▶ **WHAT THIS TASK INVOLVES**
Return a verbatim reproduction of each line, starting at the line with "output wire [5:0]" and ending at the last line of the listing below.

▶ **RECORDS FOR THE TASK**
· · · ·

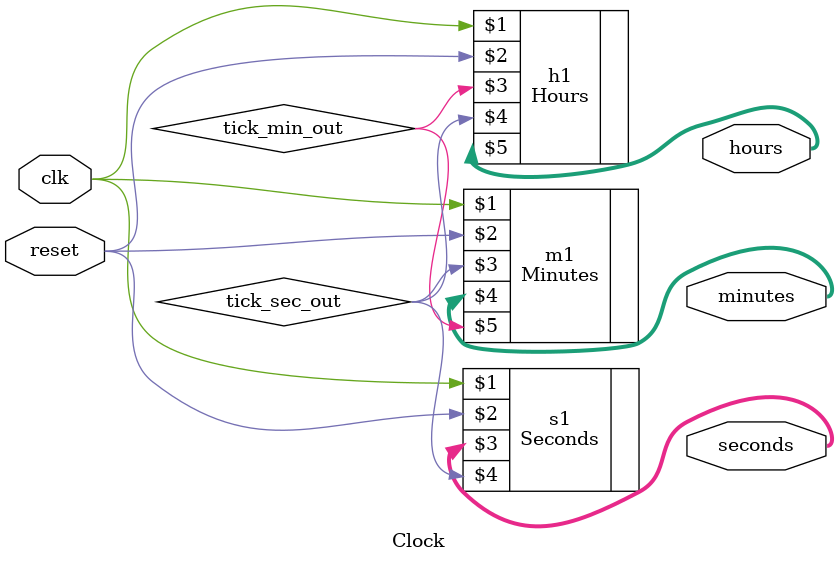
<source format=v>
`include "seconds.v"
`include "minutes.v"
`include "hours.v"
module Clock(
    input wire clk,
    input wire reset,
    output wire [6:0] seconds,
    output wire [5:0] minutes,
    output wire [4:0] hours
);

wire tick_sec_out, tick_min_out;

Seconds s1(clk, reset, seconds, tick_sec_out);
Minutes m1(clk, reset, tick_sec_out, minutes, tick_min_out);
Hours h1(clk, reset, tick_min_out, tick_sec_out, hours);

endmodule

</source>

· · · ·

▶ **REPLY TO THE EXERCISE**
    output wire [5:0] minutes,
    output wire [4:0] hours
);

wire tick_sec_out, tick_min_out;

Seconds s1(clk, reset, seconds, tick_sec_out);
Minutes m1(clk, reset, tick_sec_out, minutes, tick_min_out);
Hours h1(clk, reset, tick_min_out, tick_sec_out, hours);

endmodule

</source>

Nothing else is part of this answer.